• **Stored data**:
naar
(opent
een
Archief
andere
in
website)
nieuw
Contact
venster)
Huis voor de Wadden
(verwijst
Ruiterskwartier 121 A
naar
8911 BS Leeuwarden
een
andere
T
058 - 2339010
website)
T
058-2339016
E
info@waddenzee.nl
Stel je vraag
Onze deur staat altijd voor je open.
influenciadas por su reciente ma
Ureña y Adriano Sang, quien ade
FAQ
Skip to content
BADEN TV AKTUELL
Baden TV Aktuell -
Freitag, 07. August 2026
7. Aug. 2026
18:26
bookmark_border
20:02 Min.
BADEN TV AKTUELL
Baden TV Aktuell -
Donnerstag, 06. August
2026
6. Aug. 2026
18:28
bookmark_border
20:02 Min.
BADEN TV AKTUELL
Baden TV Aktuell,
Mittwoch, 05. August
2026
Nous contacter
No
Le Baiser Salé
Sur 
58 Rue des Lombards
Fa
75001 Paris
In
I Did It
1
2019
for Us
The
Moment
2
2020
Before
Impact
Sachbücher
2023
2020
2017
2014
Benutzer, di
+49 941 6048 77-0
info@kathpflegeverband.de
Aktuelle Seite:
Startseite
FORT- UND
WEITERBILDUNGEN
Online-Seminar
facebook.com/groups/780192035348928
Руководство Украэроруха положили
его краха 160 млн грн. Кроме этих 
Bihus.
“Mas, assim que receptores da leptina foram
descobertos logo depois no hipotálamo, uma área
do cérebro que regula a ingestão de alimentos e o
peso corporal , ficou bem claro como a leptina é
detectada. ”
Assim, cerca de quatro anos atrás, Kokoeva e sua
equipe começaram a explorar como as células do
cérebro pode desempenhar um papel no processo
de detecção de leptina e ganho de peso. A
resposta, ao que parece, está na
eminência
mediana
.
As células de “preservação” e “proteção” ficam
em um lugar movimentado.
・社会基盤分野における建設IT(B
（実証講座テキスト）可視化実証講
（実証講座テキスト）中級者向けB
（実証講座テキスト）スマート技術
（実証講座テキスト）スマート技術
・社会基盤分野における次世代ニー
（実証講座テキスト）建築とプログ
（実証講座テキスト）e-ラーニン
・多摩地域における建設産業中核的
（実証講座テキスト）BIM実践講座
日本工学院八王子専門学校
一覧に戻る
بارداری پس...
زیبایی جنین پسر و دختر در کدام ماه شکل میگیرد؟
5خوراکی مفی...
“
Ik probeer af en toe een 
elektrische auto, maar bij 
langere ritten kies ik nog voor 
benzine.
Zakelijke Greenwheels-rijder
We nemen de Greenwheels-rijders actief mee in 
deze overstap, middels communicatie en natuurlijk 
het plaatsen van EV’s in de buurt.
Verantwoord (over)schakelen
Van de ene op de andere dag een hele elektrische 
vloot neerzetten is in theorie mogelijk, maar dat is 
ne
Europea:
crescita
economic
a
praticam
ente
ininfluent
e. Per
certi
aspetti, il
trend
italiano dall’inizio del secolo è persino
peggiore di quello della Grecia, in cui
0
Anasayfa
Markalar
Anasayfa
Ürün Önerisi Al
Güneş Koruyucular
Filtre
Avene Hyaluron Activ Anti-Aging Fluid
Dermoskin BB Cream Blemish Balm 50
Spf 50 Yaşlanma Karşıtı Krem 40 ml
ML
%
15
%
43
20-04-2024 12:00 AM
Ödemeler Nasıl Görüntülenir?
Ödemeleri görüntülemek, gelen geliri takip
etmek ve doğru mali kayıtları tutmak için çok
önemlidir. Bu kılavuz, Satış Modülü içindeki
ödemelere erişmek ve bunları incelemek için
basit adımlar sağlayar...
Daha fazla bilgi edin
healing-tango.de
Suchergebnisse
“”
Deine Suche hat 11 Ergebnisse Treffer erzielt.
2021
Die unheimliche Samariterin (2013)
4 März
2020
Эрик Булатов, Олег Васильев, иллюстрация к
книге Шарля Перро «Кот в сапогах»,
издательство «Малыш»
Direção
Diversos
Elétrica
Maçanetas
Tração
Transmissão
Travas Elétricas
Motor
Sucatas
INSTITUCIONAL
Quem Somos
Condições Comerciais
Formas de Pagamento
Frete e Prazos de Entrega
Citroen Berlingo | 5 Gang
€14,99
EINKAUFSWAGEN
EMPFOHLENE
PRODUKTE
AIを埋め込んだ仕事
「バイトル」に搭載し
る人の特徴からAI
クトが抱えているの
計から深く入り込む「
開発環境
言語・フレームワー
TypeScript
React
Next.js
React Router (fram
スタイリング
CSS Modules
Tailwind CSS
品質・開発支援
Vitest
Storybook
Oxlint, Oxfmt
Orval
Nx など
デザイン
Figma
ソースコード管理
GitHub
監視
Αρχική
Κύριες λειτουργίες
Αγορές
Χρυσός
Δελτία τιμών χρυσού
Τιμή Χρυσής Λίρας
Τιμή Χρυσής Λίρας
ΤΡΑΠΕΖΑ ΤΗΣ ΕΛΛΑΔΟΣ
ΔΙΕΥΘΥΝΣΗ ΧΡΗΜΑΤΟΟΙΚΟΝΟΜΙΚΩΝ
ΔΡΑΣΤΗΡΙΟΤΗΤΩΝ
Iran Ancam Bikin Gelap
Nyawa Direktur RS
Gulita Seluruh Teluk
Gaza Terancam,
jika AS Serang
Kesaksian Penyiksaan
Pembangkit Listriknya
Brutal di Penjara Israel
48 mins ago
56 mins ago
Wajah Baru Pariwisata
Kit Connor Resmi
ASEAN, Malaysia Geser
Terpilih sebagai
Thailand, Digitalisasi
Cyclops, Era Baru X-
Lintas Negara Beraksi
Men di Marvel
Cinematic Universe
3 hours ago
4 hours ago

• **What is being asked**: Give the listing, from its first line through the line containing "6. Aug. 2026", inclusive, as a Markdown table with the columns Row and Line Text. Leave out blank lines.

• **Answer box**:
| Row | Line Text |
|---|---|
| 1 | naar |
| 2 | (opent |
| 3 | een |
| 4 | Archief |
| 5 | andere |
| 6 | in |
| 7 | website) |
| 8 | nieuw |
| 9 | Contact |
| 10 | venster) |
| 11 | Huis voor de Wadden |
| 12 | (verwijst |
| 13 | Ruiterskwartier 121 A |
| 14 | naar |
| 15 | 8911 BS Leeuwarden |
| 16 | een |
| 17 | andere |
| 18 | T |
| 19 | 058 - 2339010 |
| 20 | website) |
| 21 | T |
| 22 | 058-2339016 |
| 23 | E |
| 24 | info@waddenzee.nl |
| 25 | Stel je vraag |
| 26 | Onze deur staat altijd voor je open. |
| 27 | influenciadas por su reciente ma |
| 28 | Ureña y Adriano Sang, quien ade |
| 29 | FAQ |
| 30 | Skip to content |
| 31 | BADEN TV AKTUELL |
| 32 | Baden TV Aktuell - |
| 33 | Freitag, 07. August 2026 |
| 34 | 7. Aug. 2026 |
| 35 | 18:26 |
| 36 | bookmark_border |
| 37 | 20:02 Min. |
| 38 | BADEN TV AKTUELL |
| 39 | Baden TV Aktuell - |
| 40 | Donnerstag, 06. August |
| 41 | 2026 |
| 42 | 6. Aug. 2026 |